=== TASK REQUIREMENTS ===
When copying the records below, keep every word as it is and drop the images.

Before-and-after change data:
* * * * *

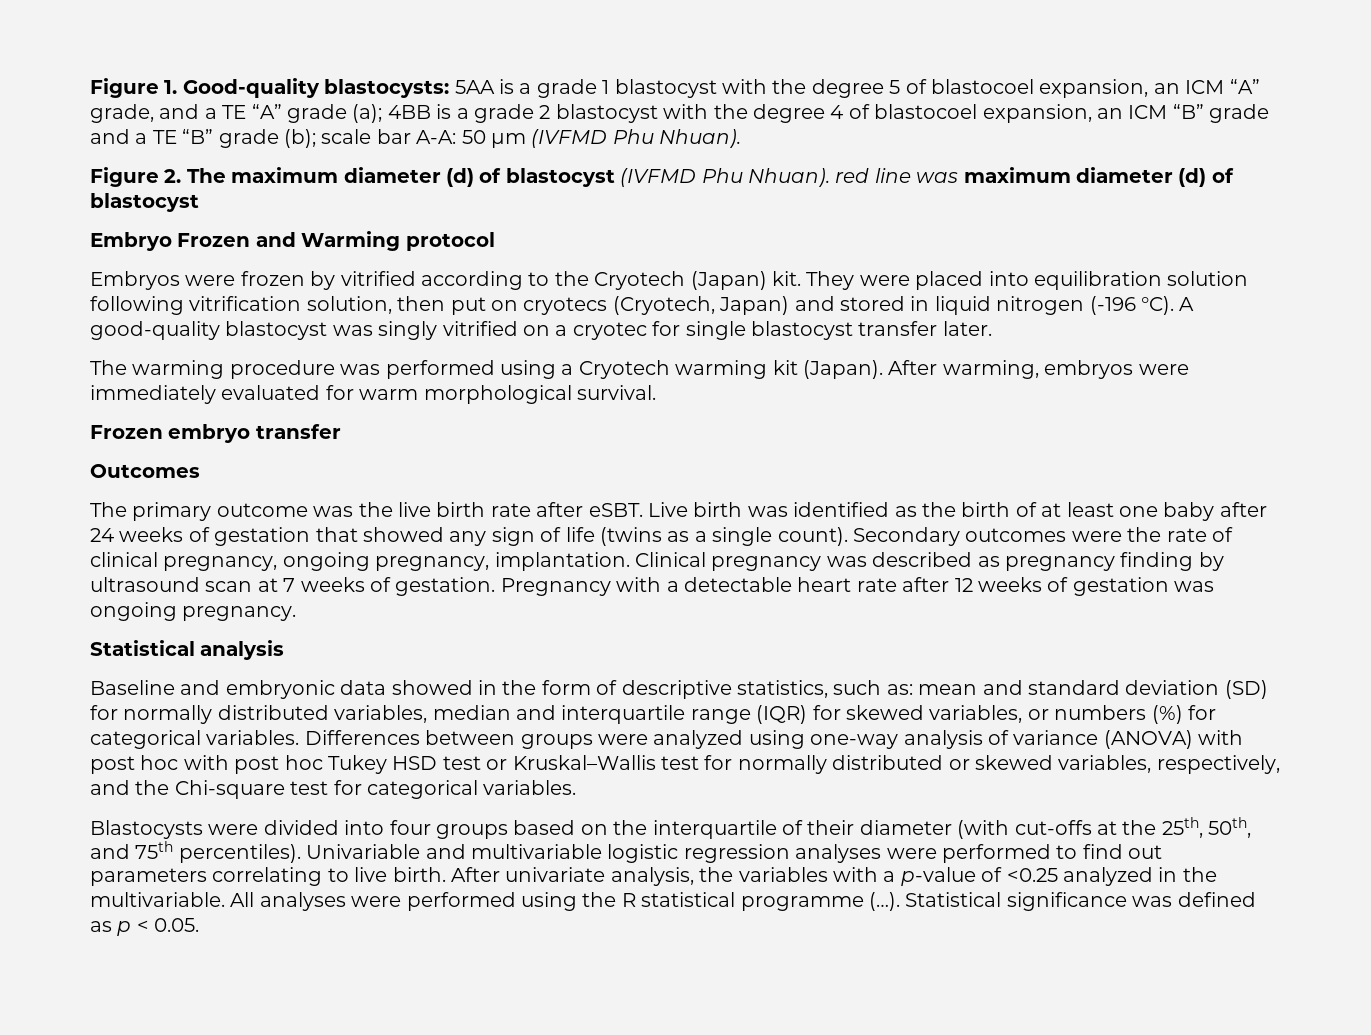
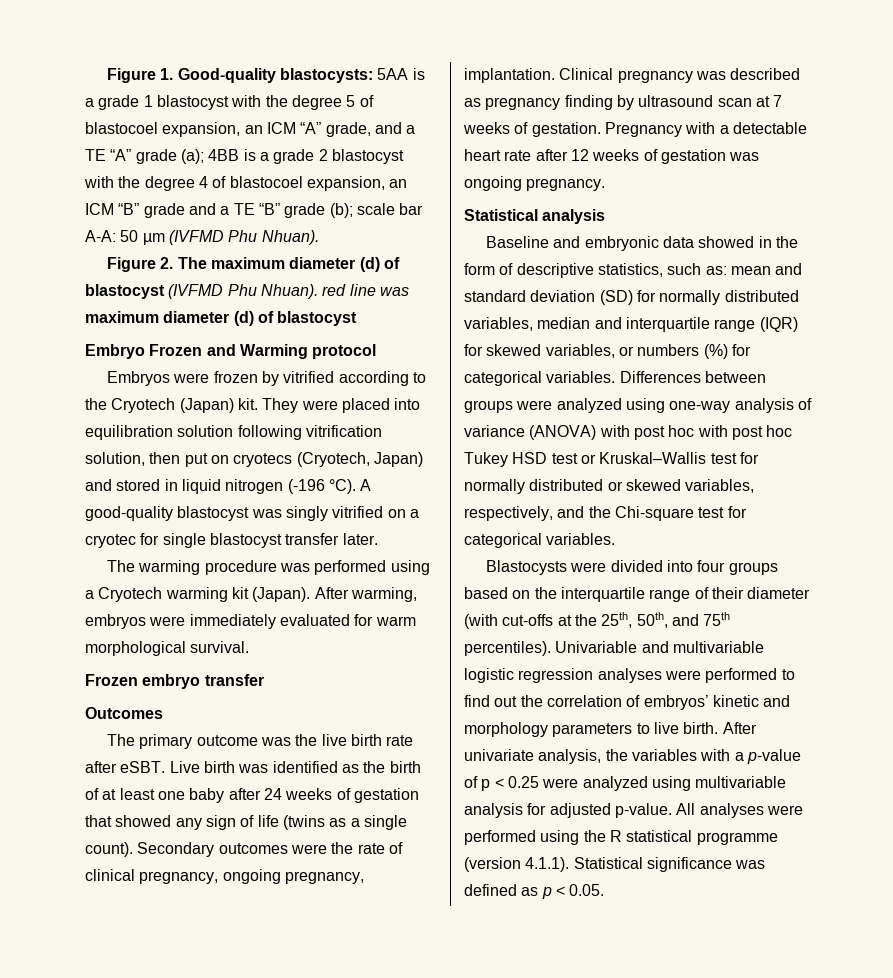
(777, 829) none -> [649,589,691,602] range
[90,867,323,886] parameters correlating -> [520,695,791,710] [464,722,633,737] the correlation of embryos’ kinetic and morphology parameters
[1006,867,1217,886] [90,892,225,907] <0.25 analyzed in the multivariable. -> [481,776,787,791] [464,803,672,818] p < 0.25 were analyzed using multivariable analysis for adjusted p-value.
[868,892,900,911] (…). -> [464,857,570,872] (version 4.1.1).

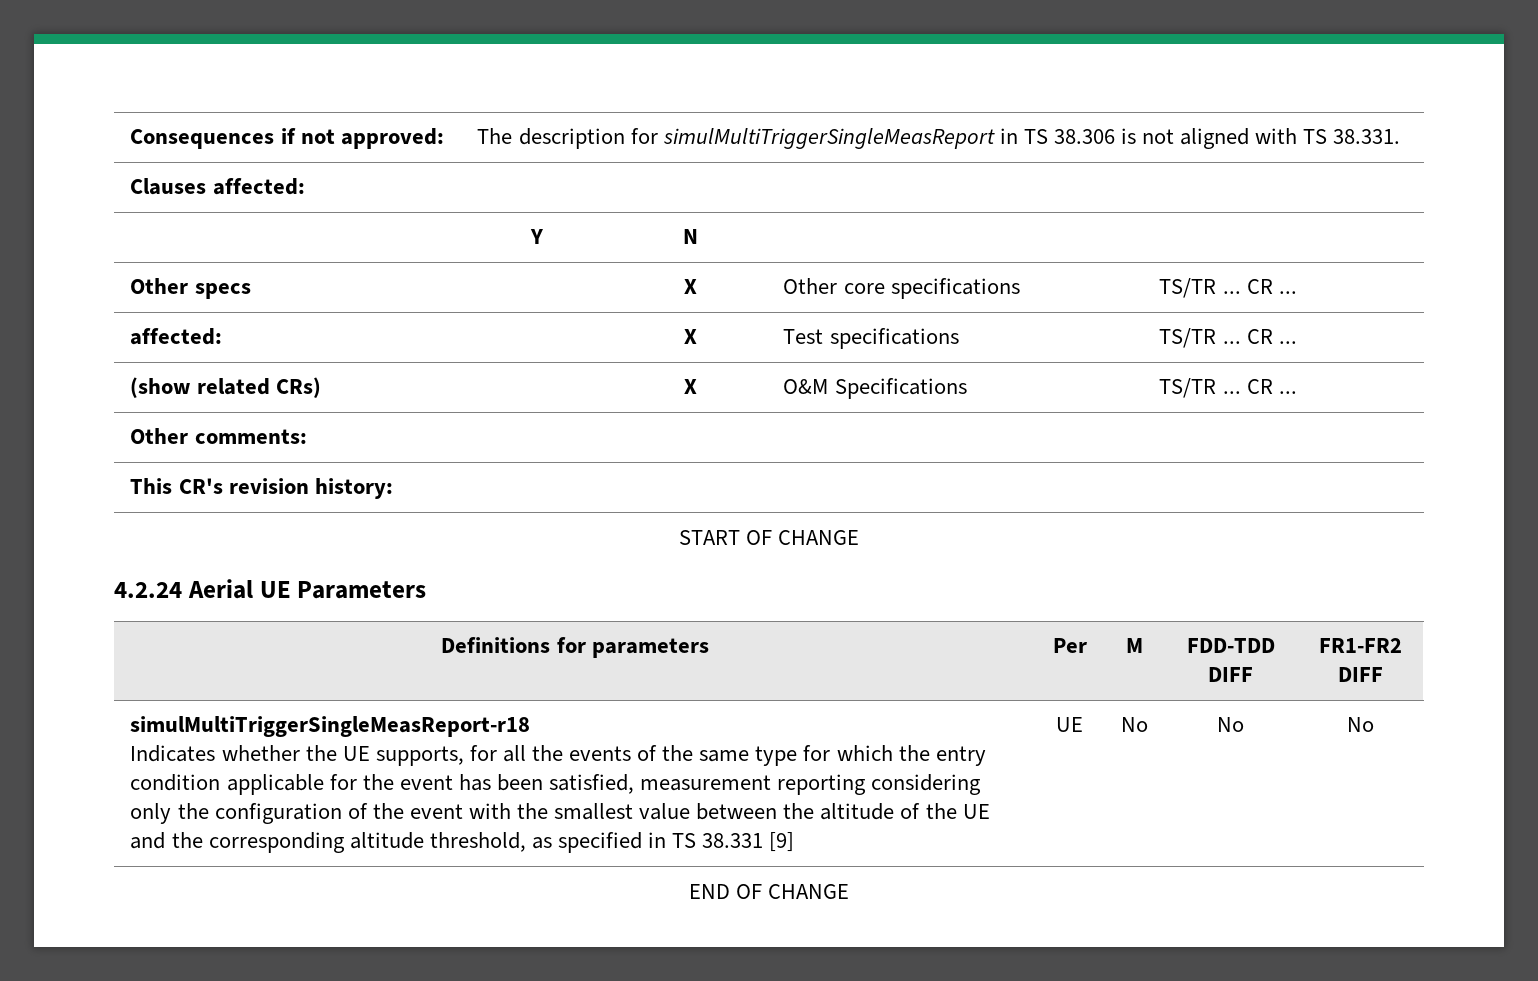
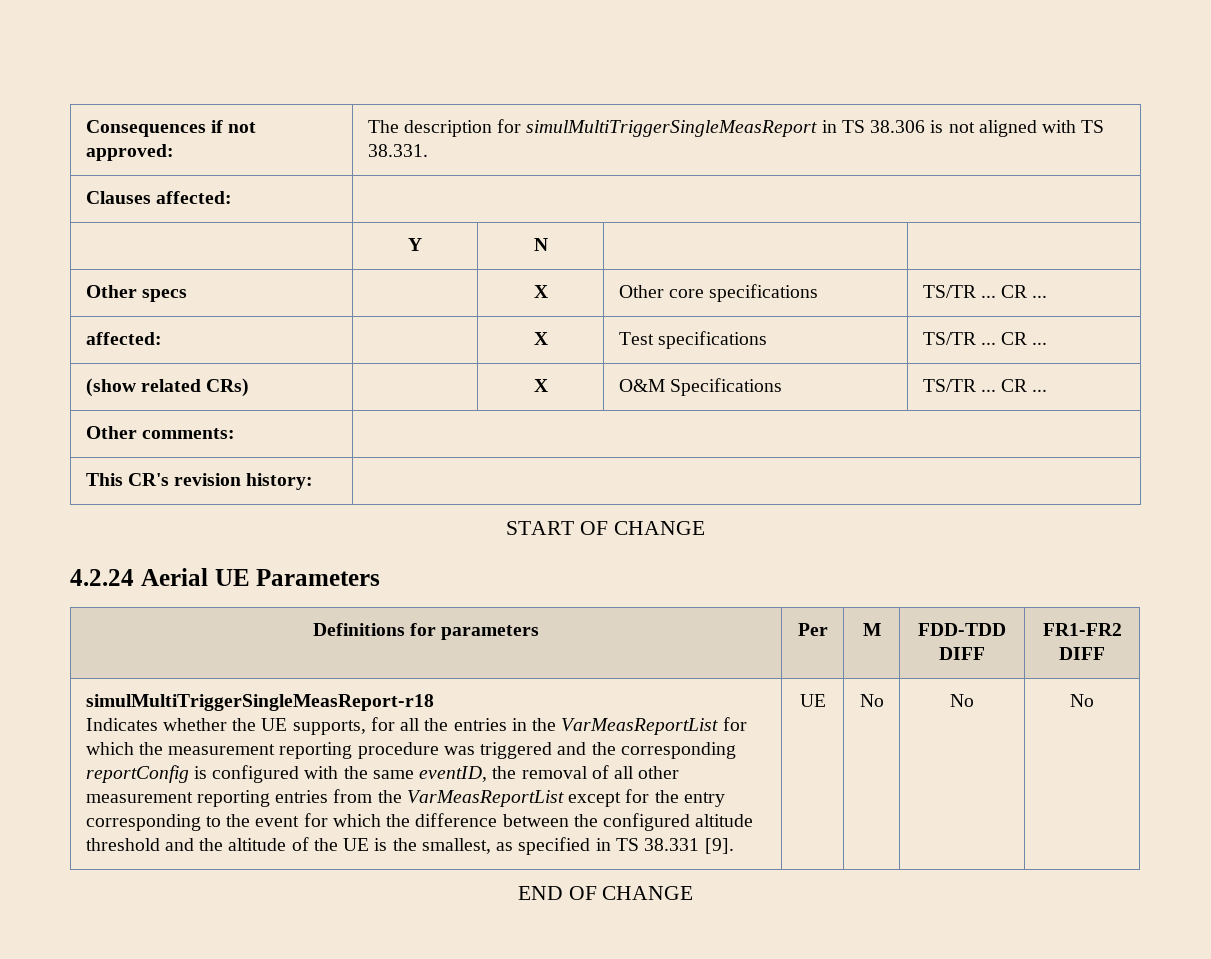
[569,745,986,766] [130,774,982,795] [130,803,990,824] [130,832,526,853] events of the same type for which the entry condition applicable for the event has been satisfied, measurement reporting considering only the configuration of the event with the smallest value between the altitude of the UE and the corresponding altitude threshold, -> [453,717,747,735] [85,742,736,759] [85,765,680,783] [85,789,725,807] [85,813,754,831] [85,837,491,854] entries in the VarMeasReportList for which the measurement reporting procedure was triggered and the corresponding reportConfig is configured with the same eventID, the removal of all other measurement reporting entries from the VarMeasReportList except for the entry corresponding to the event for which the difference between the configured altitude threshold and the altitude of the UE is the smallest,
[769,832,795,852] [9] -> [704,838,734,854] [9].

* * * * *

=== OUTPUT ===
(777, 829) none -> [649,589,691,602] range
[90,867,323,886] parameters correlating -> [520,695,791,710] [464,722,633,737] the correlation of embryos’ kinetic and morphology parameters
[1006,867,1217,886] [90,892,225,907] <0.25 analyzed in the multivariable. -> [481,776,787,791] [464,803,672,818] p < 0.25 were analyzed using multivariable analysis for adjusted p-value.
[868,892,900,911] (…). -> [464,857,570,872] (version 4.1.1).

[569,745,986,766] [130,774,982,795] [130,803,990,824] [130,832,526,853] events of the same type for which the entry condition applicable for the event has been satisfied, measurement reporting considering only the configuration of the event with the smallest value between the altitude of the UE and the corresponding altitude threshold, -> [453,717,747,735] [85,742,736,759] [85,765,680,783] [85,789,725,807] [85,813,754,831] [85,837,491,854] entries in the VarMeasReportList for which the measurement reporting procedure was triggered and the corresponding reportConfig is configured with the same eventID, the removal of all other measurement reporting entries from the VarMeasReportList except for the entry corresponding to the event for which the difference between the configured altitude threshold and the altitude of the UE is the smallest,
[769,832,795,852] [9] -> [704,838,734,854] [9].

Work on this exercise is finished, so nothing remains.